一度は消えた恋ですが――冷徹御曹司は想い続けた花嫁に何度でも愛を放つ
コンクリートを打ち放したモダンなデザインの大きな門をくぐり抜けると、庭には一面の芝生が広がっていた。
高い塀に沿って庭木が植えられているので、外部からの視線を気にしなくてもいい設計だ。

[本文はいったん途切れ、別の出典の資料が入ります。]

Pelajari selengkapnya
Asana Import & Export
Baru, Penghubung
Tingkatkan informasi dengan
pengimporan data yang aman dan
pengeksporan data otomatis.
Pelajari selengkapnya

木製の玄関ドアは重厚で、無機質な設計の中で唯一の温かみを感じさせていた。
ホテルのロビーのような玄関に紗羽が目を丸くしていると、懐かしい声が聞こえた。
「紗羽さん!」
「み、三船さん!」
半年ほど前に小椋家を辞めさせられていた三船がバタバタと走ってきた。
「お怪我はもう大丈夫なんですか?」
涙ぐみながら、三船が紗羽の腕を軽く抱きしめる。
「ええ。ど、どうして三船さんがここに?」
「まずは落ち着いて、座ってから話そう」
驚きと疑問だらけの紗羽を、匡は玄関脇のドアを開けて中へ入るように誘った。
そこはコンクリート壁を生かした応接室のようで、驚くほど個性的な空間だった。
どうやら家具がアクセントになっているらしく、からし色の皮のソファーには清水と顔見知りの小椋家の弁護士が座っていた。
その横にモダンな赤い背もたれの椅子がいくつか置かれて、知らない男性がふたり座っていた。
清水の紹介によると、モリスエ・エレクトロニクスの秘書と弁護士だという。
「これで必要な顔ぶれが揃ったな」と呟くと、匡がようやくいきさつを話し始めた。